For Release: February 21, 2008
Florida-Based Executive Commodity Corp. and Three Employees Ordered to Pay Approximately $24 Million in Restitution and Penalties in CFTC Anti-Fraud Action
Washington, DC – The U.S. Commodity Futures Trading Commission (CFTC) announced today that it obtained approximately $24 million in restitution and penalties in a consent order that settles a commodity options fraud action against Executive Commodity Corp. (Executive) of Pompano Beach, Florida; Thomas C. Kennedy, of Tamarac, Florida; Don D. Campbell of Parkland, Florida; and Alberto J. Jimenez of Coral Gables, Florida.
Specifically, the orders require the defendants to pay approximately $17,760,000 in restitution and $6,150,000 in civil monetary penalties for violating the anti-fraud provisions of the Commodity Exchange Act and CFTC regulations.

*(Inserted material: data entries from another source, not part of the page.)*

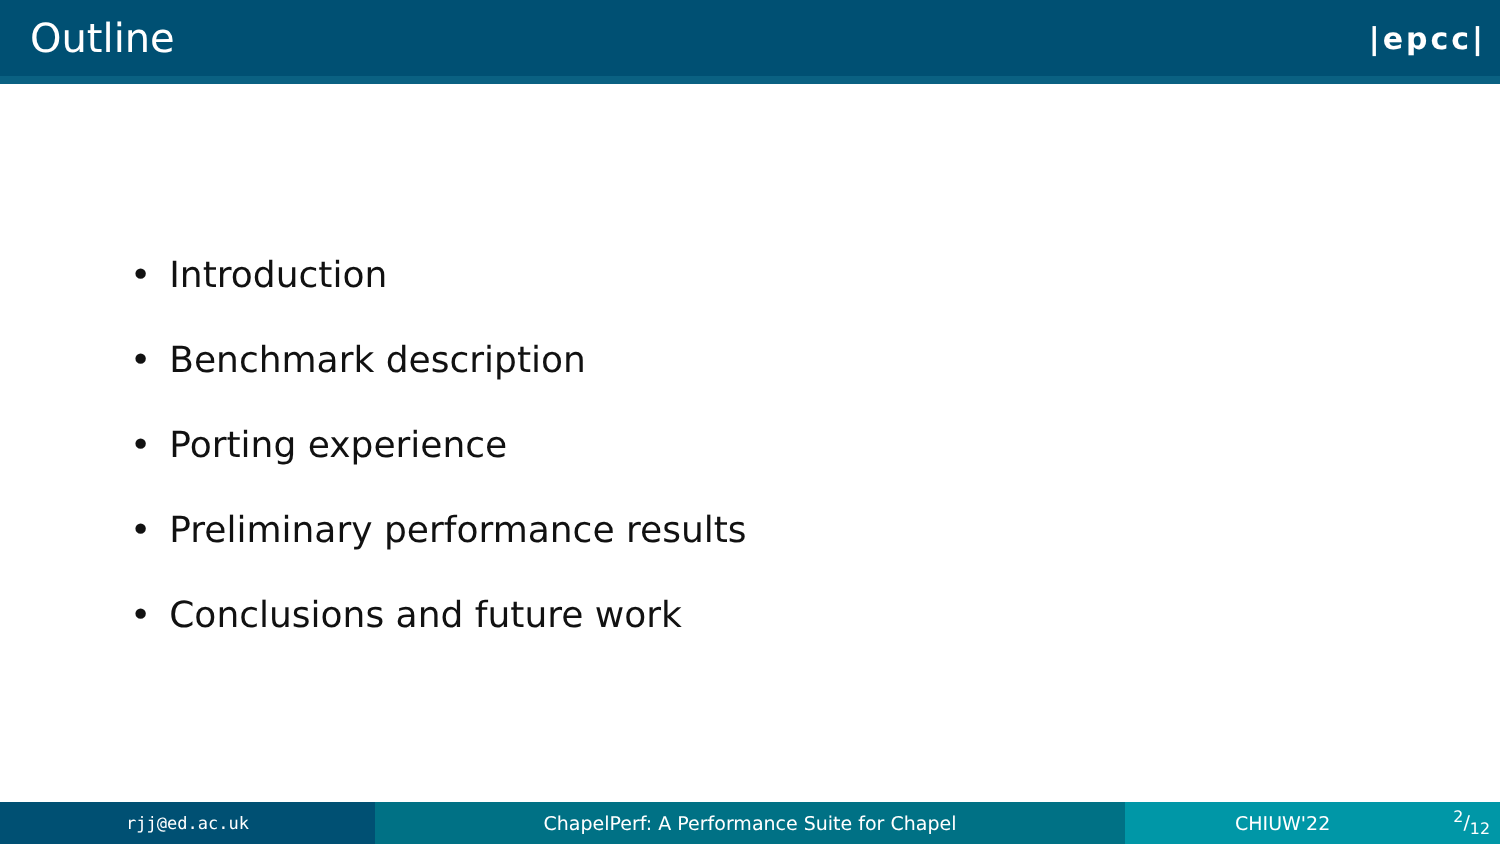Outline
|epcc|
• Introduction
• Benchmark description
• Porting experience
• Preliminary performance results
• Conclusions and future work
rjj@ed.ac.uk ChapelPerf: A Performance Suite for Chapel CHIUW'222/12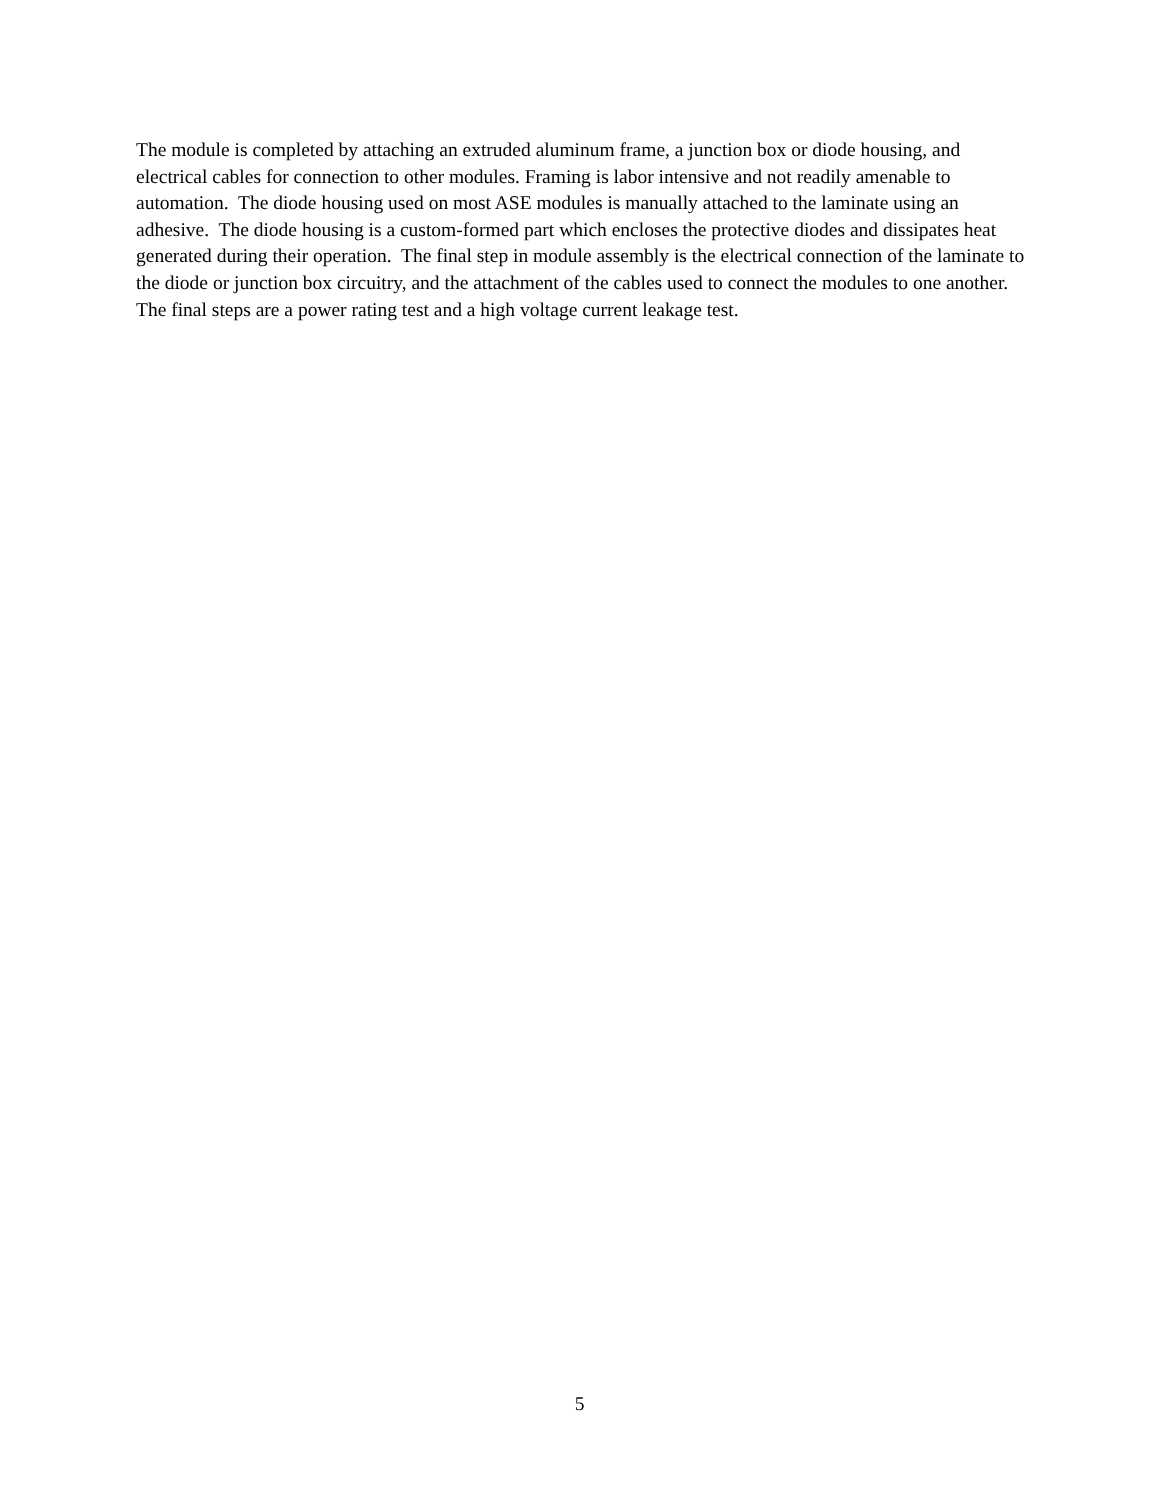The module is completed by attaching an extruded aluminum frame, a junction box or diode housing, and electrical cables for connection to other modules. Framing is labor intensive and not readily amenable to automation. The diode housing used on most ASE modules is manually attached to the laminate using an adhesive. The diode housing is a custom-formed part which encloses the protective diodes and dissipates heat generated during their operation. The final step in module assembly is the electrical connection of the laminate to the diode or junction box circuitry, and the attachment of the cables used to connect the modules to one another. The final steps are a power rating test and a high voltage current leakage test.
5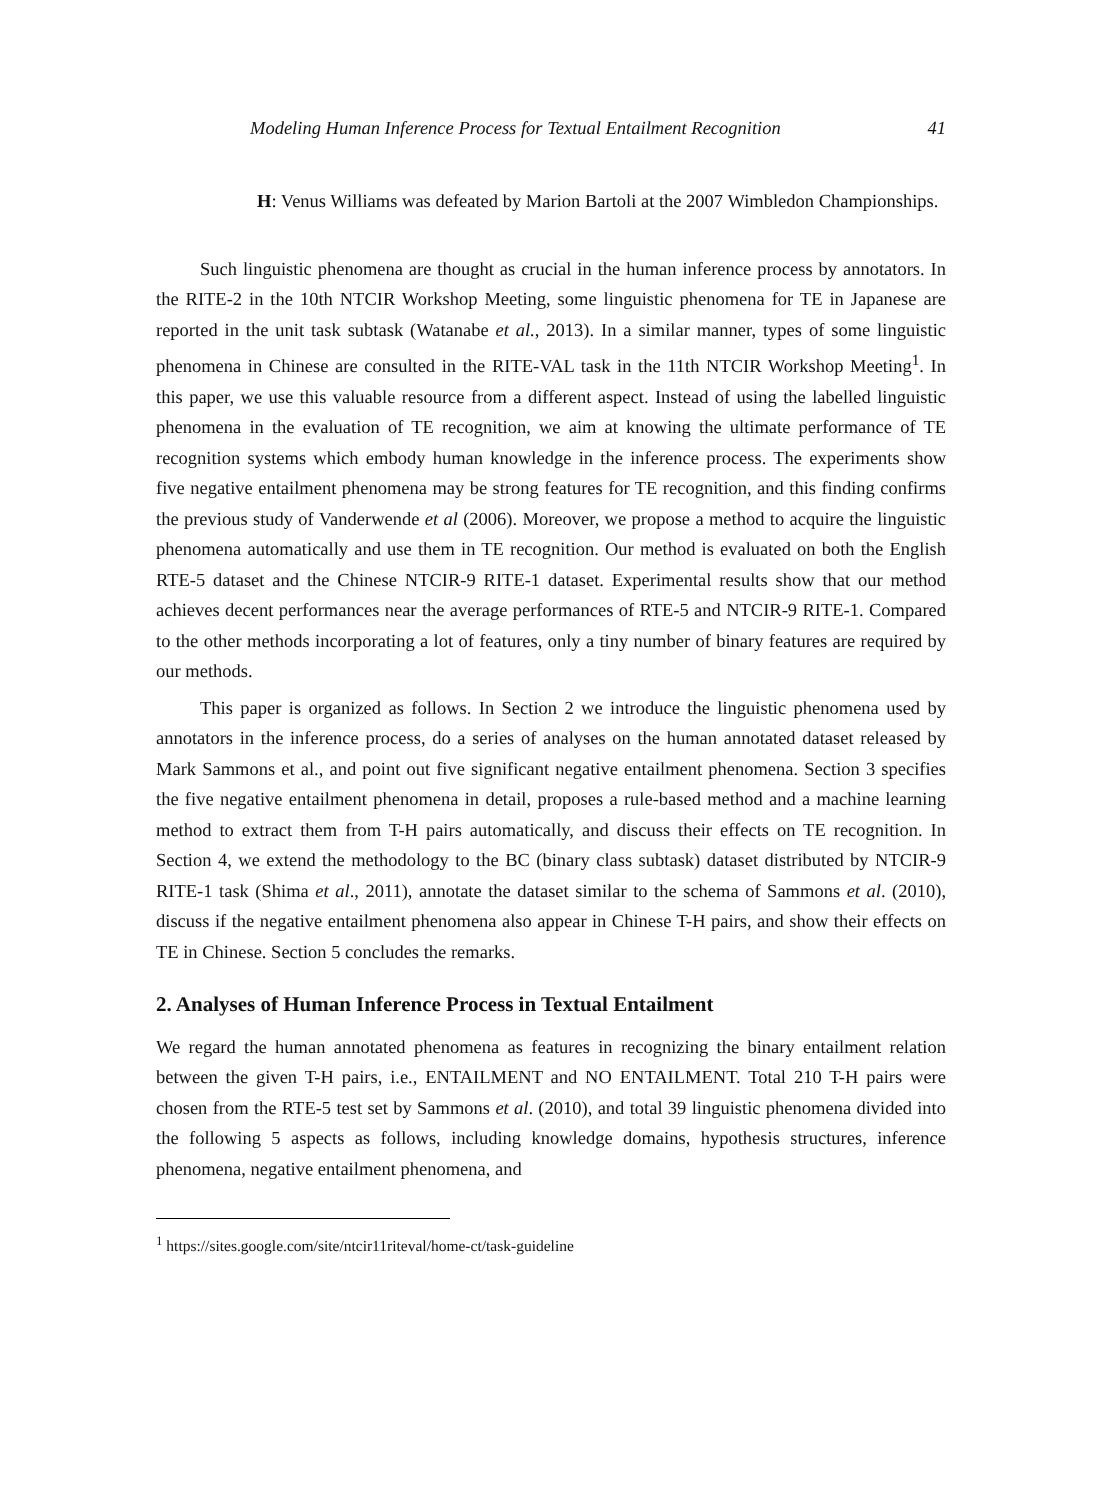Modeling Human Inference Process for Textual Entailment Recognition 41
H: Venus Williams was defeated by Marion Bartoli at the 2007 Wimbledon Championships.
Such linguistic phenomena are thought as crucial in the human inference process by annotators. In the RITE-2 in the 10th NTCIR Workshop Meeting, some linguistic phenomena for TE in Japanese are reported in the unit task subtask (Watanabe et al., 2013). In a similar manner, types of some linguistic phenomena in Chinese are consulted in the RITE-VAL task in the 11th NTCIR Workshop Meeting<sup>1</sup>. In this paper, we use this valuable resource from a different aspect. Instead of using the labelled linguistic phenomena in the evaluation of TE recognition, we aim at knowing the ultimate performance of TE recognition systems which embody human knowledge in the inference process. The experiments show five negative entailment phenomena may be strong features for TE recognition, and this finding confirms the previous study of Vanderwende et al (2006). Moreover, we propose a method to acquire the linguistic phenomena automatically and use them in TE recognition. Our method is evaluated on both the English RTE-5 dataset and the Chinese NTCIR-9 RITE-1 dataset. Experimental results show that our method achieves decent performances near the average performances of RTE-5 and NTCIR-9 RITE-1. Compared to the other methods incorporating a lot of features, only a tiny number of binary features are required by our methods.
This paper is organized as follows. In Section 2 we introduce the linguistic phenomena used by annotators in the inference process, do a series of analyses on the human annotated dataset released by Mark Sammons et al., and point out five significant negative entailment phenomena. Section 3 specifies the five negative entailment phenomena in detail, proposes a rule-based method and a machine learning method to extract them from T-H pairs automatically, and discuss their effects on TE recognition. In Section 4, we extend the methodology to the BC (binary class subtask) dataset distributed by NTCIR-9 RITE-1 task (Shima et al., 2011), annotate the dataset similar to the schema of Sammons et al. (2010), discuss if the negative entailment phenomena also appear in Chinese T-H pairs, and show their effects on TE in Chinese. Section 5 concludes the remarks.
2. Analyses of Human Inference Process in Textual Entailment
We regard the human annotated phenomena as features in recognizing the binary entailment relation between the given T-H pairs, i.e., ENTAILMENT and NO ENTAILMENT. Total 210 T-H pairs were chosen from the RTE-5 test set by Sammons et al. (2010), and total 39 linguistic phenomena divided into the following 5 aspects as follows, including knowledge domains, hypothesis structures, inference phenomena, negative entailment phenomena, and
<sup>1</sup> https://sites.google.com/site/ntcir11riteval/home-ct/task-guideline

The orders also permanently bar the defendants from any commodity-related business activity, including commodity trading on behalf of others and soliciting customers to invest in commodity futures and options
The separate consent orders of permanent injunction were entered on February 21, 2008, by the Honorable William P. Dimitrouleas of the U.S. District Court for the Southern District of Florida.
The orders stem from a CFTC complaint filed on June 20, 2006, alleging that Executive, Kennedy, Campbell, and Jimenez misrepresented facts and failed to disclose critical information when soliciting customers to trade commodity options.
“In this instance, the systematic lack of supervision cost innocent investors millions. This settlement demonstrates that the CFTC will not only pursue those who actively defraud investors, but will hold accountable those who chose to remain stagnant when apprised of the misconduct,” said CFTC Director of Enforcement Gregory Mocek.
The orders find that, from at least January 2002 to November 2005, Executive, and its sales staff – including Campbell and Jimenez who were under the direct supervision of Kennedy, the president and a manager of Executive – fraudulently solicited members of the public to trade commodity options by exaggerating the magnitude and likelihood of potential profits while downplaying the risk of loss. For example, the orders find that Campbell told a customer that a 30 percent profit was possible in two days, and Jimenez informed a customer that he could turn an $80,000 profit in seven to ten days buying crude oil options. In addition, the orders find that while Executive misrepresented the profit potential, it never told customers that the majority of its customer accounts were closed at a loss. The consent orders reveal that, from January 1, 2003 through December 2004, over 93 percent of the approximately 793 customers solicited by Executive closed their accounts at a loss, with approximately two-thirds of those customers losing over 95 percent of their invested funds trading through Executive.
Kennedy’s order finds him liable as president, manager, and co-owner of Executive for failing to develop or implement an adequate supervision system to ensure that Executive’s employees did not make fraudulent statements when soliciting customers.
The following CFTC Division of Enforcement staff members are responsible for this case: Todd Kelly, Peter Haas, Paul Hayeck, and Joan Manley.